Você chega na bilheteria do parque e tem duas opções de ingressos: apenas visitação ou com entrada na montanha. Escolhida a modalidade, você paga e recebe da atendente um relógio super simples, de borracha, sem display algum. O corpo dele tem apenas o nome do parque, mas ele é indispensável pra aproveitar as diversões e os lanches oferecidos lá dentro. Você o recebe já com três informações registradas: nome completo, CPF e o tipo de ingresso que comprou.

O primeiro uso é logo depois dos guichês. Para entrar no parque, é preciso encostá-lo em uma área da roleta iluminada com uma luz azul. Quando ela ficar verde, a catraca está destravada. As luzes dão um efeito hi-tech legal. Bom, dentro do parque, o relógio é necessário para tudo. Nas lojas e nos bares, você passa o relógio, mas paga na hora. Não dá pra pagar sem usar o dispositivo. Para as atrações cobradas separadamente, basta o relógio.

Eu usei primeiro para entrar, depois em uma loja e outras duas vezes. A terceira foi para entrar na Montanha de Neve. A roleta é igual à primeira, da entrada do parque, e garante que só passe por aí quem pagou o ingresso que inclui essa parte do Snowland. Perto da catraca, tem um monitor que exibe o seu nome.

Como eu falei no início, até aqui pode-se levar como uma comanda eletrônica. Mas pense que você vai colocar uma roupa especial (na montanha a temperatura é de -3 graus), esquiar (se quiser e pagar separado por isso, registrando o extra no relógio, já dentro do vestiário), descer uma rampa de neve em uma bóia e circular de um lado pra outro. Não precisar se preocupar em não perder a comanda (no caso daquelas placas comuns por aí) ou ter que achar um lugar pra colocar é o que me faz ver a praticidade de ter a tecnologia presa ao seu corpo. Eu optei por não levar meu celular para a montanha por não saber bem onde colocá-lo sob toda a roupa, mas um smart watch eu não teria tirado do pulso.

A quarta vez que usei foi para registrar o valor da foto que comprei da descida na bóia. Aqui, mais tecnologia. O fotógrafo está no fim da rampa, e as fotos levam 15 minutos para estarem à disposição para escolha em computadores na saída da montanha. Escolhida, a impressão é na hora. Na hora mesmo.

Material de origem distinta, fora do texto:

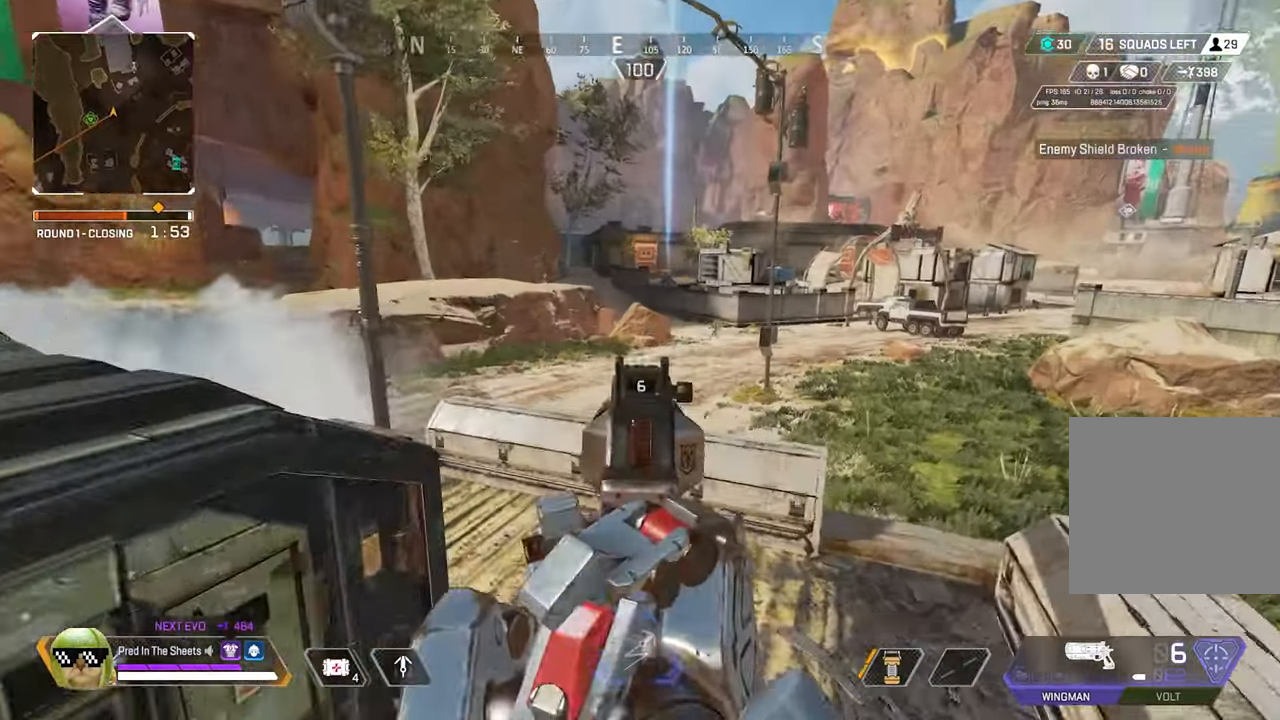
{"buttons": ["L2"], "left_stick": "left", "right_stick": "up-right", "events": [[33, "left_stick", "center"], [100, "left_stick", "up-left"], [216, "right_stick", "up-right"], [283, "left_stick", "down-left"], [483, "left_stick", "left"]]}
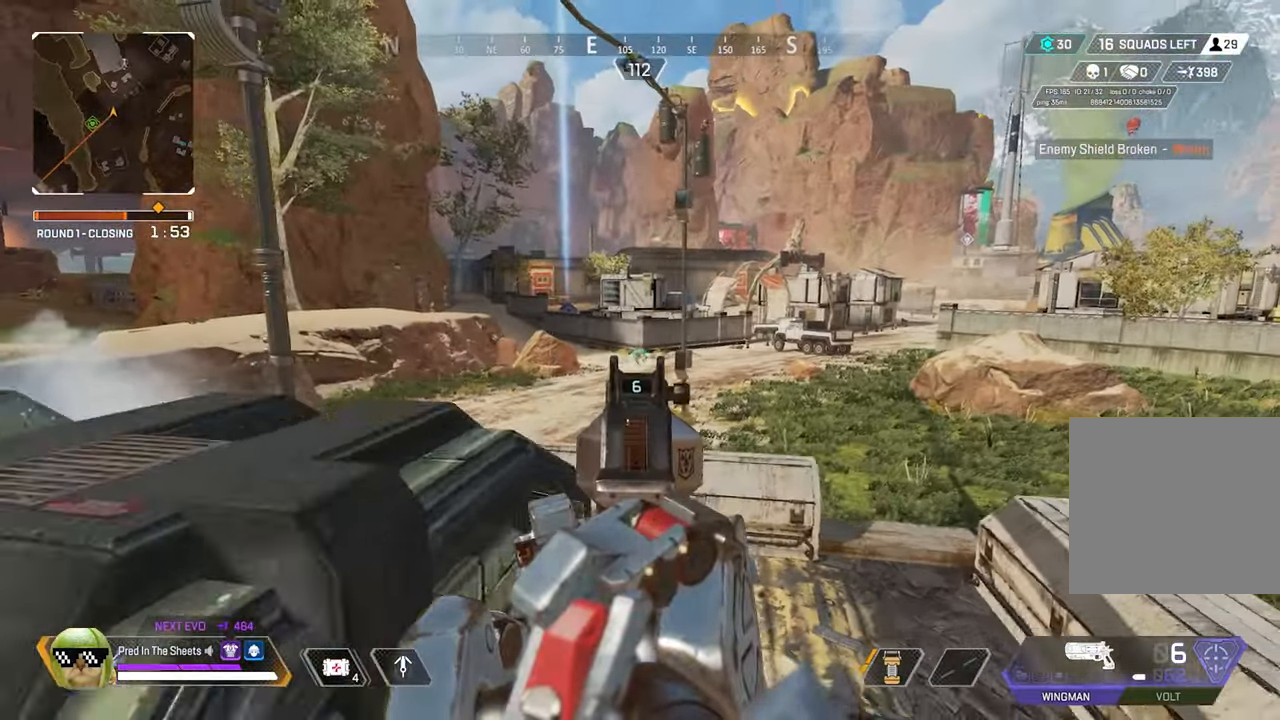
{"buttons": ["L2"], "left_stick": "down-left", "right_stick": "right", "events": [[50, "right_stick", "center"], [100, "left_stick", "right"], [133, "R2", "down"], [266, "R2", "up"], [266, "left_stick", "up"], [316, "left_stick", "up-left"], [450, "right_stick", "right"], [466, "left_stick", "down-left"]]}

Você coloca o relógio para registrar o valor e em menos de cinco segundos está com a foto na mão.

Na saída do parque, horas, setores, diversões e compras depois, você entrega o relógio e paga o que usou de atrações extras. Além da neve, gostei também da tecnologia. Teve diversão para o meu lado criança e para o meu lado adulto. :)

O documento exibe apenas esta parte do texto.